Sentiment in Bitcoin the market appears to have reversed after a long period, suggesting an investor is positioning for a potential rebound to $80,000.
On Deribit, which accounts for a majority share of the multibillion-dollar global crypto options market, the $80,000 call — a derivatives bet that prices will rise beyond that level — has become the most popular trade. It surpassed the $60,000 put, which dominated positioning in recent months as prices fell.
At the time of writing, open interest for the $80,000 strike stands at over $1.6 billion, with each contract representing one bitcoin, according to data from Deribit. The $60,000 put has an open stake of $1.41 billion.
BTC has already rebounded above $70,000 from an early-week low near $67,000, supported in part by a temporary ceasefire between the United States and Iran that weighed on oil prices. Analysts say continued weakness in oil could help ease inflation fears, strengthening the case for a Federal Reserve rate cut – a backdrop that tends to support risk assets including Bitcoin.
On-chain data offers additional supports in the bullish case.
“For only the second week in 2026, Bitcoin wallets holding more than 10,000 BTC saw net inflows. This indicates whale accumulation rather than ETF-driven demand. If this continues, it increases the likelihood of a supply squeeze that could push Bitcoin towards the $75,000-$80,000 range,” said Paul Howard, senior director at crypto liquidity provider Wincent.
Furthermore, 21Shares analysts see room for further upside, with a potential move towards $100,000 by the end of June under favorable conditions.
“Over the past month, we have seen over $1.5 billion in net inflows into BTC ETFs, as well as an increase in large investor holdings of approximately 6% year to date, indicating continued demand from more sophisticated participants,” said Matt Mena, crypto research strategist at 21Shares. “If geopolitical tensions ease and regulation improves, a move towards $100,000 by the end of the second quarter cannot be ruled out.”
Yet risks remain. The ceasefire is fragile and any further escalation could send oil prices higher again, which could dampen risk appetite and cap Bitcoin’s gains.
Later today, fourth quarter US GDP data will be due. While this retrospective release may have limited immediate impact, a significant surprise in one direction or the other could still trigger short-term volatility. Stay vigilant!
What is the trend
- Trump promises to keep US troops in the Persian Gulf before negotiations with Iran (Bloomberg): As both sides accused each other of violating the truce, Trump pledged to keep U.S. troops in the Persian Gulf ahead of negotiations with Iran that are expected to shore up a fragile ceasefire.

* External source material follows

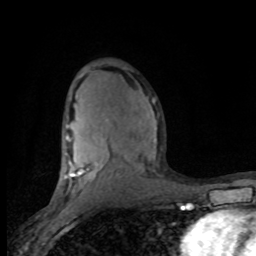
Breast MRI (dynamic contrast-enhanced), one axial slice. Cropped to one breast. Dynamic contrast-enhanced series, time point 2 of 8 at this slice position (early post-contrast). 1.5 T. TE 4.2 ms, TR 7.1 ms. 2 mm slice thickness. 256 × 256 image matrix, field of view 150 × 150 mm. Female patient.
Outlined on this slice (semi-automatic segmentation, software-assisted and operator-edited):
- enhancing-tissue mask used for the functional tumour volume (all voxels passing the contrast-enhancement thresholds inside the analysis volume; usually the tumour): bounding box (x1, y1, x2, y2) in pixels: (64, 134, 156, 189)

- Everyone is waiting for US inflation figures, but Bitcoin traders don’t care (CoinDesk): The latest report on US inflation for March, expected on Friday, is considered a key indicator by several observers, given the context of the war in Iran and its inflationary impact. Yet the latest BTC market activity shows that traders don’t care.
- ‘NATO is in grave danger after Iran war,’ says former US ambassador to NATO (euronews): Former US ambassador to NATO Ivo Daalder said Trump’s repeated threats to withdraw from NATO and other worrying clashes had created the “worst crisis” the alliance had ever faced.
- Inflation Data, Iran Talk: What to Watch for the Rest of the Week (The Wall Street Journal): After Wednesday’s big stock market rally, investors will be watching to see if the U.S.-Iran ceasefire holds and awaiting updates to inflation data, fourth-quarter GDP estimates and new consumer confidence data.
Signal of the day

The chart shows Bitcoin’s daily price fluctuations in candlestick form since October 2025. It also features a yellow trendline taken from the record high of over $126,000 in October which represents the brutal bear market.
At the time of writing, BTC price was trading near this trendline resistance, a decisive level.
A decisive breakout above the trendline – ideally with heavy volume and sustained follow through – would mean that the downtrend has likely altered its trajectory. This could open the door for a broader bullish trend reversal, with the possibility of moving towards the $75,000-$80,000 region initially, and potentially higher if momentum builds.
On the other hand, a rejection of the trendline would strengthen it as a valid resistance level, suggesting a continuation of the bear market. This would increase the risk of a further pullback towards recent support levels, potentially at $65,000 or lower.